"Female-pattern" Coronary Artery Disease
Yet another way women can have chest pain with "normal" coronary arteries
While coronary artery disease (CAD) is as important in women as it is in men, several factors can make CAD more difficult to diagnose in women.
One of these factors is "female-pattern" CAD. In female-pattern CAD, coronary angiography -- the "gold standard" for diagnosing CAD -- is often
misinterpreted as being normal.
- Female-pattern CAD is one of several conditions that can produce CAD with "normal" coronary arteries. Read here about the others.
During the disease process known as atherosclerosis, a coronary artery's smooth, elastic lining becomes hardened, stiffened, and swollen with all sorts of
"grunge" -- including calcium deposits, fatty deposits, and abnormal inflammatory cells. Atherosclerosis is typically a relatively localised process that
produces discrete and localised plaques. These plaques, which can be thought of as large "pimples" that protrude into the channel of an artery, most often
cause localised blockages within the artery. (Their localised nature is what makes them amenable to treatment with angioplasty, stents or bypass surgery.)
Patients with CAD might have just one or two plaques, or might have dozens distributed throughout their coronary arteries.
In women with female-pattern CAD, atherosclerosis does not form discrete plaques, so localised blockages are absent. Instead, the plaques in these
women are more diffuse, involving to some degree the entire circumference of the artery, so that the lining of the artery becomes thickened throughout.

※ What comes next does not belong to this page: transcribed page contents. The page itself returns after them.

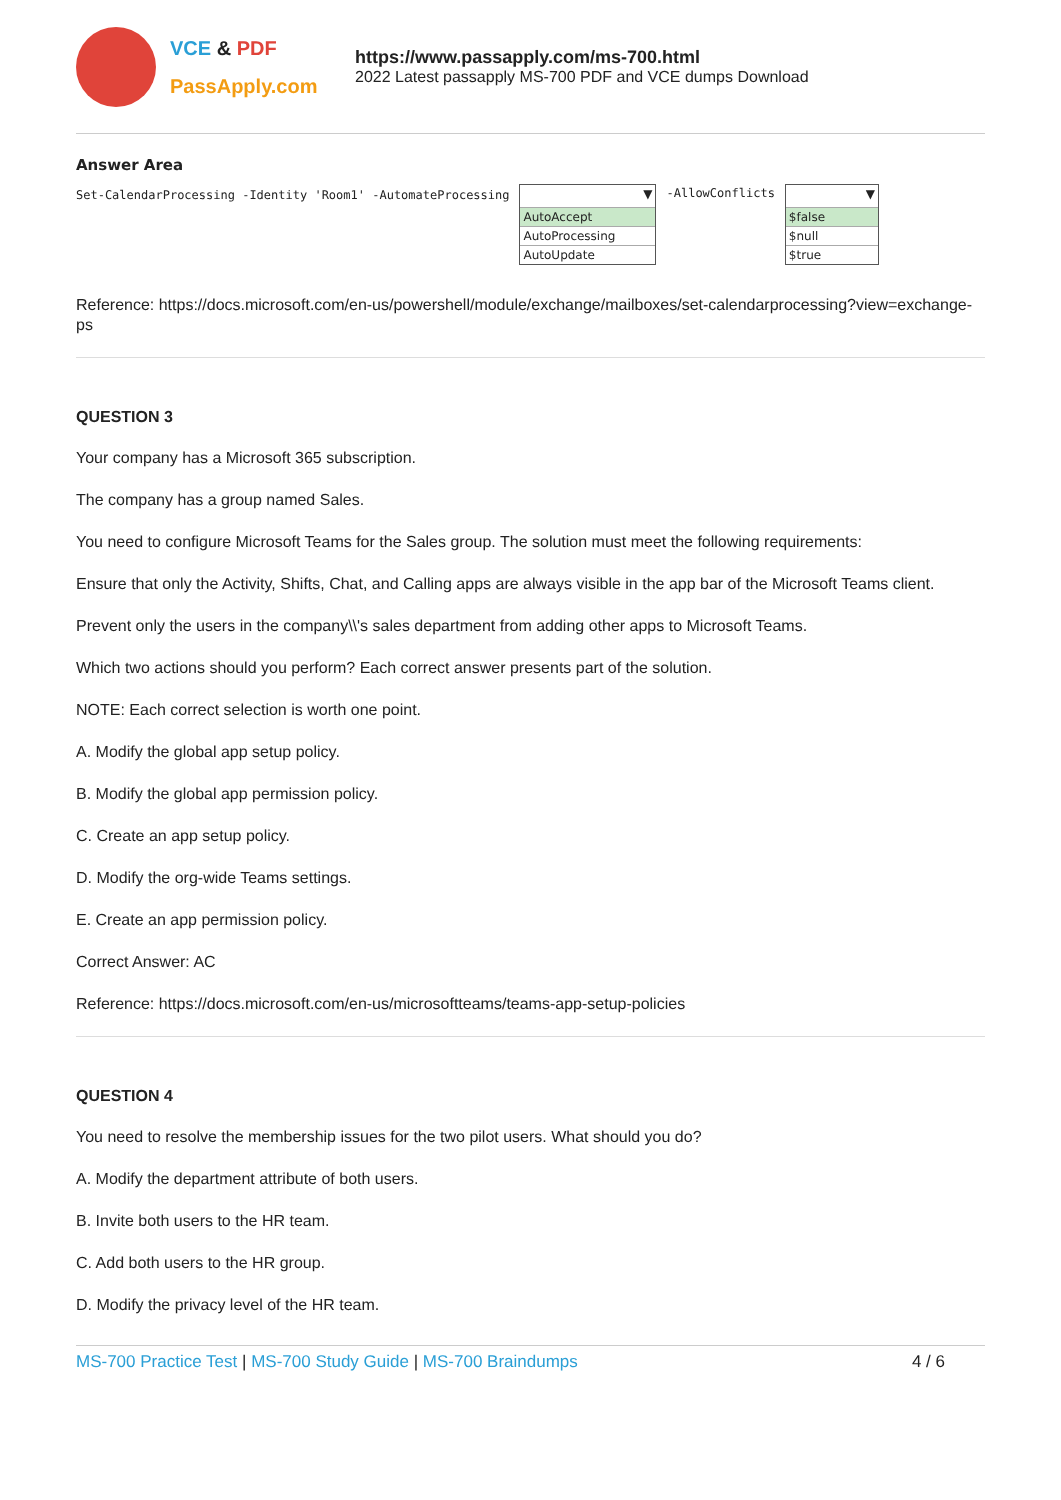VCE & PDF
PassApply.com
https://www.passapply.com/ms-700.html
2022 Latest passapply MS-700 PDF and VCE dumps Download
Answer Area
Set-CalendarProcessing -Identity 'Room1' -AutomateProcessing
▼
AutoAccept
AutoProcessing
AutoUpdate
-AllowConflicts
▼
$false
$null
$true
Reference: https://docs.microsoft.com/en-us/powershell/module/exchange/mailboxes/set-calendarprocessing?view=exchange-ps
QUESTION 3
Your company has a Microsoft 365 subscription.
The company has a group named Sales.
You need to configure Microsoft Teams for the Sales group. The solution must meet the following requirements:
Ensure that only the Activity, Shifts, Chat, and Calling apps are always visible in the app bar of the Microsoft Teams client.
Prevent only the users in the company\\'s sales department from adding other apps to Microsoft Teams.
Which two actions should you perform? Each correct answer presents part of the solution.
NOTE: Each correct selection is worth one point.
A. Modify the global app setup policy.
B. Modify the global app permission policy.
C. Create an app setup policy.
D. Modify the org-wide Teams settings.
E. Create an app permission policy.
Correct Answer: AC
Reference: https://docs.microsoft.com/en-us/microsoftteams/teams-app-setup-policies
QUESTION 4
You need to resolve the membership issues for the two pilot users. What should you do?
A. Modify the department attribute of both users.
B. Invite both users to the HR team.
C. Add both users to the HR group.
D. Modify the privacy level of the HR team.
MS-700 Practice Test | MS-700 Study Guide | MS-700 Braindumps 4 / 6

While there are no discrete areas of blockage, the inner circumference of the artery becomes diffusely narrower. On cardiac catheterisation the coronary
arteries appear smooth and essentially normal (though they may often appear "small" in diameter).

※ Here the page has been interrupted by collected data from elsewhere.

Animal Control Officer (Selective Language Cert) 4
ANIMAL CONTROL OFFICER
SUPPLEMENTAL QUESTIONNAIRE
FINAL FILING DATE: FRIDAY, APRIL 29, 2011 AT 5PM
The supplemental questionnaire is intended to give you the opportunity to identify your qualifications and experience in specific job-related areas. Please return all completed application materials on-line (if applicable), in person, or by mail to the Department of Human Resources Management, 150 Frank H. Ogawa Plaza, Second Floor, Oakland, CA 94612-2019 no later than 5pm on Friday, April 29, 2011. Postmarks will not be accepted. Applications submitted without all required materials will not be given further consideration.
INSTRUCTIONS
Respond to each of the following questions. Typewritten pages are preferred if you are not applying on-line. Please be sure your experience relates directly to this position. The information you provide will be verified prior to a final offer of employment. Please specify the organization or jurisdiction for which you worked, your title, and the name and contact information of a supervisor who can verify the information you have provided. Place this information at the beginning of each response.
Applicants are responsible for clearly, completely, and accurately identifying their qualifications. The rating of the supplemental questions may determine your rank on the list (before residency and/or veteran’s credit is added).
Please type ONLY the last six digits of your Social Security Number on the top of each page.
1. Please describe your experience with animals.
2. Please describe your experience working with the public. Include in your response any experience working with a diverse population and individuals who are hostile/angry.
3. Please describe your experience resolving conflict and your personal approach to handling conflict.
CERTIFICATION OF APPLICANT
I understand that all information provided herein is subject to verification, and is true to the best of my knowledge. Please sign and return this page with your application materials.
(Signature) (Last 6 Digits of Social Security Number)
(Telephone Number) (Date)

The prognosis in women with female-pattern CAD is thought to be better than with typical CAD, but this is not a benign condition.
Heart attacks and death do occur.
Specifically, female-pattern CAD can cause acute coronary syndrome (ACS). ACS occurs because the diffuse plaques can erode and rupture
(just as discrete plaques do in more typical CAD), causing the blood to clot within the artery and producing sudden arterial blockage.
If the clot is then dissolved with clot-busting drugs, the subsequent heart catheterisation usually shows the underlying "normal" coronary arteries which
are typical with female-pattern CAD, thus confounding the cardiologist.
How Is Female-pattern CAD Diagnosed?
The diagnosis of female-pattern CAD can be made definitively with a relatively new technique called intravascular ultrasound (IVUS) imaging. IVUS
(which is not routinely performed during catheterisation, and which is not even available in many hospitals) requires inserting a specialised catheter into
the coronary artery that uses ultrasound (i.e., echocardiography) to visualise the wall of the artery from within. The diffuse plaques of female-pattern CAD
an be identified in this way. In a recent study, more than half the women with symptoms of angina with "normal" coronary arteries had such diffuse
plaques identified using IVUS.
The presence of female-pattern CAD can be inferred by measuring the ability of the coronary arteries to dilate in response to a drug called acetylcholine.
The relatively stiff arteries seen in female-pattern CAD fail to dilate normally.
Female-pattern CAD should be suspected in any woman who has had angina or ACS, but who has "normal" coronary arteries on cardiac catheterisation.
How Is Female-pattern CAD Treated?
Because the narrowing of the coronary arteries in female-pattern CAD is diffuse, therapies aimed at relieving localised obstructions -- such as angioplasty,
stents, and bypass surgery -- generally do not apply. Instead, therapy must be medical. Optimal treatment for this condition has yet to be defined, but a
multi-pronged approach seems the best at this time, and should include aggressive risk factor modification, therapy to reduce the risk of clotting (aspirin),
and drugs to protect the heart muscle itself (beta blockers and possibly ACE inhibitors). Researchers have now focused their attention on female-pattern CAD,
and a better understanding of this condition and its treatment is very likely in the foreseeable future.
In the meantime, if you are a woman who has had angina-like chest pain but your cardiac catheterisation study has shown "normal" coronary arteries, you
and your doctor should be aware that your work is not yet finished. In this setting, a "normal" angiography study does not rule out a cardiac problem. Instead,
t means that further investigation is needed to find the cause of your symptoms.